Most observers expect the Frankfurt-based institutio­n to chart a path to the exit from its ‘quantitati­ve easing’ (QE) mass bond-buying programme at one of its four remaining meetings in 2017.

That will make a press conference on Thursday ‘a balancing act that requires all of Draghi’s verbal acrobatic skills’, said analyst Carsten Brzeski of ING Diba bank, as the ECB must prime the markets for an end to QE, but also be careful not to sow panic.

Along with historic low interest rates and cheap loans to banks, the ECB’s monthly purchases of € 60bn of government and corporate bonds are designed to pump cash into the economy, powering growth and pushing up prices.

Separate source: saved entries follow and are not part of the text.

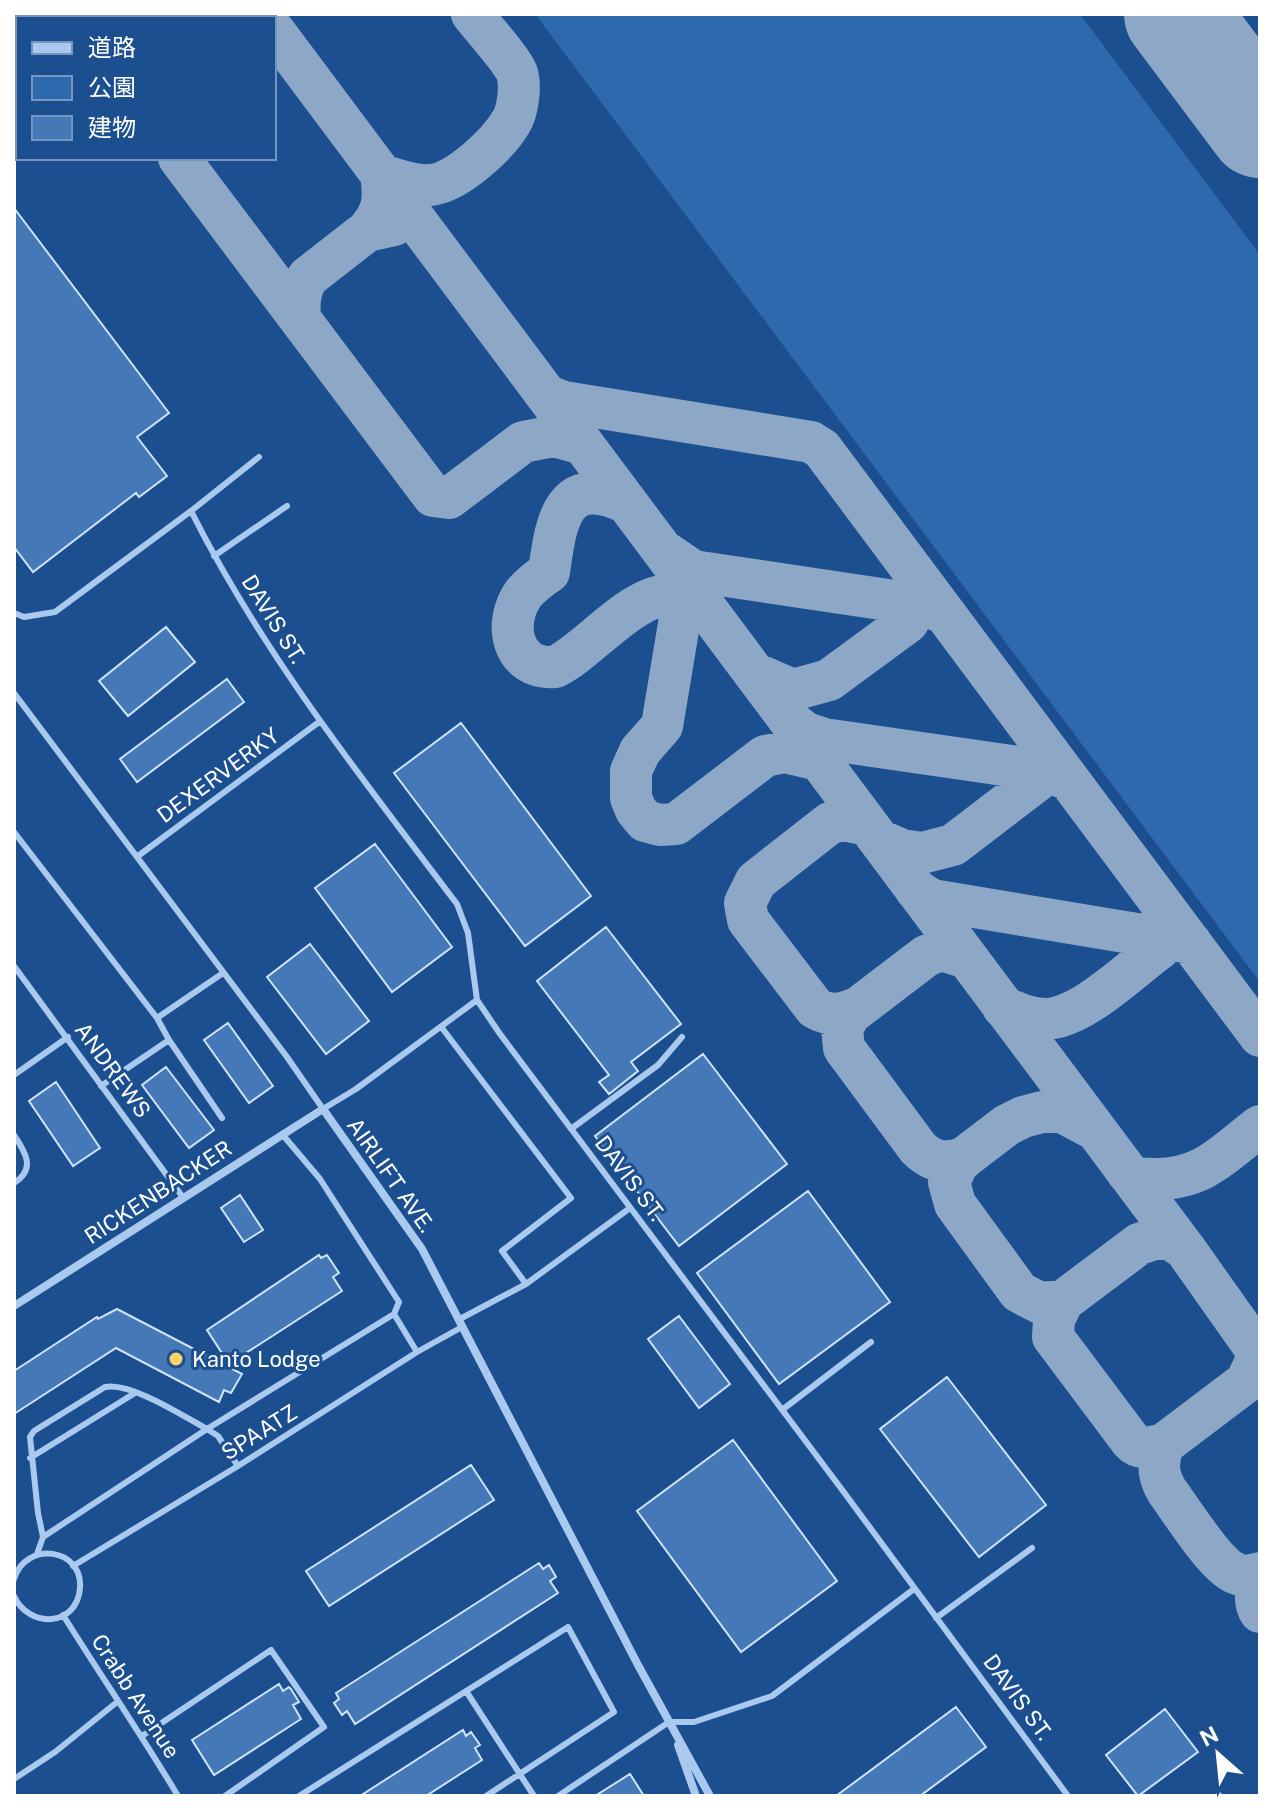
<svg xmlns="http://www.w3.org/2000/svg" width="1274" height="1810" viewBox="0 0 1274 1810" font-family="'Public Sans','Noto Sans JP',sans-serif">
<rect width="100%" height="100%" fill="#1b4f8f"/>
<!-- green -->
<path fill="#2e69ad" d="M535,14H1080L1260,255V982Z"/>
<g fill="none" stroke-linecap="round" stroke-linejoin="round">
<!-- taxiway -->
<path stroke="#8da7c7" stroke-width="42" d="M21,14L29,18
M135,18L140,14
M274,31L1185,1249L1260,1355
M179,158L433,496L449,498L523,442L554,436L583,444
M367,231C383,213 385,199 381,175C396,179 415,187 430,185C457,183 498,144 511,122C518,111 521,86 517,73C512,60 482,27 472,14
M300,319C299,304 299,290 308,277L367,231L394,225
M546,395L564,402L811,442L822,449L1260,1036
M627,503C561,472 556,523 549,572C540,578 531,585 524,593C502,623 512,671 555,667C590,650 633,593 672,595C682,596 693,601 702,604
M665,552L693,571L928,606L945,614
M679,573L683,600L662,726L640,751L631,771V798L636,810L645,821L660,825L676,824L765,756L785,752L815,759
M754,673L793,690L829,680L908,622L916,604L918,584
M790,721L806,733L824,739L1045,771L1067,779
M879,840L902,850L922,853L953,845L1038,780L1043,759L1041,752
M916,890L932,900L1191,943
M1003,1007C1017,1013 1031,1019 1046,1019C1082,1018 1130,970 1159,949L1164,932L1162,917
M854,1009C840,1015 829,1016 815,1008L748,920L745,903L756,881L830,823L843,820L867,825
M965,1157C946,1165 932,1162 918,1148L844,1048L842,1028L850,1014L926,956L941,950L967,958
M1127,1172C1136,1180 1144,1178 1156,1179C1204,1179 1223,1154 1260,1126
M1063,1301L1040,1303L1019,1292L955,1204L949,1182L957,1165L965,1157L1007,1125L1023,1117L1042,1112H1062L1094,1129
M1254,1347L1257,1359L1246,1382L1164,1444C1157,1461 1157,1475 1167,1491C1181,1510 1215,1565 1235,1573C1243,1577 1252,1575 1260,1573
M1164,1444C1152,1447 1140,1451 1131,1441L1053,1337L1054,1319L1063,1301L1139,1244L1157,1238L1172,1240L1185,1249
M1260,1581C1255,1589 1254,1603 1260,1612"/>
<!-- runway -->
<path stroke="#8da7c7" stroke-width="104" d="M1176,14L1260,126"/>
</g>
<!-- building -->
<path fill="#4478b7" stroke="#cfe3fa" stroke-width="2" d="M14,208L169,413L137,437L167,476L139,497L136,493L33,572L14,547Z
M166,627L195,662L128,716L99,681Z
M227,679L244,702L137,782L120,759Z
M461,723L591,896L525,946L394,773Z
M375,844L452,947L392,992L315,888Z
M606,927L681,1024L631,1062L638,1071L609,1094L599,1082L609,1075L537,981Z
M310,944L369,1021L326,1054L267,977Z
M228,1023L273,1086L249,1103L204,1040Z
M703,1054L787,1164L679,1246L595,1136Z
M166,1067L214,1130L189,1148L142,1085Z
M56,1082L100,1148L73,1166L29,1101Z
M808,1191L890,1302L779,1384L697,1273Z
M240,1195L263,1230L244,1242L221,1208Z
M319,1255L321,1258L327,1255L339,1273L333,1277L342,1291L229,1364L207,1330Z
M117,1309L242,1374L231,1393L224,1390L219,1402L116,1348L14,1414V1371L97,1317L98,1319Z
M679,1316L730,1384L699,1408L648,1339Z
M947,1377L1046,1505L979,1557L880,1429Z
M733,1440L837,1581L741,1652L637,1511Z
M471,1465L494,1500L329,1606L306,1571Z
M539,1563L543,1569L549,1565L556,1577L550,1581L558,1593L355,1724L347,1711L342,1715L334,1703L339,1699L336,1693Z
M279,1684L283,1691L289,1687L291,1689L299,1702L293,1705L301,1719L214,1775L192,1740Z
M956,1707L986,1747L920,1796H836Z
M1165,1709L1198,1752L1138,1796L1106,1755Z
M463,1730L466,1736L471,1732L480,1745L475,1748L482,1760L426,1796H360Z
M630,1774L644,1796H595Z"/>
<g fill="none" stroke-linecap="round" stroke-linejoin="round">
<!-- service -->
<path stroke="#a9c9ee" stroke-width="6" d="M191,511C263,654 361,777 457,904L468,933L477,1000L500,1034L843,1491L1068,1796
M214,556L287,506
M14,613L24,617L55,612L191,511L259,457
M14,693L287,1057L323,1109L356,1089L477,1000
M14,832L157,1018L169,1040L222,1118
M138,856L319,722
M14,966L182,1196
M157,1018L223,973
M442,1028L571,1198L502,1251L526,1284
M14,1075L68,1037
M101,1086L169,1040
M571,1129L658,1065L682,1037
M282,1134L320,1179L399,1302L394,1314
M14,1135C26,1153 36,1169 14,1183
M458,1320L526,1284L630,1208
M782,1410L871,1342
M30,1458L135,1393
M43,1537L207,1429L394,1314L417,1352
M37,1554L43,1537L38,1513L30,1437L34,1431L105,1387C131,1382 183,1416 207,1429L218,1436L238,1466
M73,1566L238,1466L417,1352L462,1327
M14,1579C26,1540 83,1548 80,1588C77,1627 29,1629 14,1596
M63,1615C101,1676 141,1734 178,1796
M936,1618L1032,1548
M466,1691L534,1796
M142,1736L271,1650L324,1727L225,1796
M14,1779L55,1752L117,1702
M299,1796L568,1627L614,1712L486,1796
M558,1796L669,1722H694L772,1696L914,1589
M1218,1796L1219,1795"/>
<!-- minor -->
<path stroke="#a9c9ee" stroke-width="8" d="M14,1306L323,1109L422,1249L638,1665L710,1796
M678,1745L696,1796"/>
</g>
<!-- markers -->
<circle fill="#ffd166" stroke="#1b4f8f" stroke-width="3" cx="176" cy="1359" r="8"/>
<g text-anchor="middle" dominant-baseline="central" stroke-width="6" stroke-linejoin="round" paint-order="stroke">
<!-- street labels -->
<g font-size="22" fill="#fff" stroke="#1b4f8f">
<text transform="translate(274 619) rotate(58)">DAVIS ST.</text>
<text transform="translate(218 775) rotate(-36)">DEXERVERKY</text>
<text transform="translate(113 1070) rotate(54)">ANDREWS</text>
<text transform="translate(391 1175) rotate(55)">AIRLIFT AVE.</text>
<text transform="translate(630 1178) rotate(53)">DAVIS ST.</text>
<text transform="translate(158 1192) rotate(-33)">RICKENBACKER</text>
<text transform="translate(259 1432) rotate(-32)">SPAATZ</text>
<text transform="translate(136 1696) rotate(57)">Crabb Avenue</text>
<text transform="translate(1018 1697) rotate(54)">DAVIS ST.</text>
</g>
<!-- poi labels -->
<g font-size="22" fill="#fff" stroke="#1b4f8f" text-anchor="start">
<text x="192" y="1359">Kanto Lodge</text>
</g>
</g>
<!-- border -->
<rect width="1274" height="1810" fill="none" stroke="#ffffff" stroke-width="32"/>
<!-- legend -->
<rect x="16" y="16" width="260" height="144" fill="#1b4f8f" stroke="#7695bc" stroke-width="2"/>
<rect x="32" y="42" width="40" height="12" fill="#a9c9ee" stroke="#7695bc" stroke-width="2"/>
<text x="88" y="56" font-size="24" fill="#ffffff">道路</text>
<rect x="32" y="76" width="40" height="24" fill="#2e69ad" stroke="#7695bc" stroke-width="2"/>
<text x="88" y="96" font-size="24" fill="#ffffff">公園</text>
<rect x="32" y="116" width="40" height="24" fill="#4478b7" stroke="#7695bc" stroke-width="2"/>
<text x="88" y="136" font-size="24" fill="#ffffff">建物</text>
<!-- north arrow -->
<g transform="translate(1218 1754) rotate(333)" stroke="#1b4f8f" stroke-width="6" paint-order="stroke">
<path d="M0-6L14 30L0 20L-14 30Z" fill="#ffffff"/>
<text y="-12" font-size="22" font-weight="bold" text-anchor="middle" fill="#ffffff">N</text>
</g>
</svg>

While inflation is still sluggish, economic growth in the 19 nation eurozone has picked up strongly enough to dispel the fears of deflation that had prompted policy- makers to launch the scheme.

And the ECB could soon reach technical limits to its bond-buying that will make the already controvers­ial programme even more difficult to continue much beyond the present cut-off point in December.

Such signs mean investors are on high alert for signals from the central bank, sensitive to even the tiniest changes in governors’ carefully-weighed statements on ‘forward guidance’.

At a meeting in June, policymake­rs chose to remove a suggestion that interest rates could be lowered still further if necessary from their regular statement.

That was seen by many as the first hint that the ECB would begin adjusting its policy as economic growth gathers pace.

Despite the risks, the ECB ‘will probably be prepared to accept a moderate financial market impact now in order to avoid much sharper moves when the time to taper finally comes’, economist Jennifer McKeown of Capital Economics said.

That could see Draghi renewing his optimistic assessment of eurozone prospects on Thursday, but refraining from more concrete changes for the moment, she argued.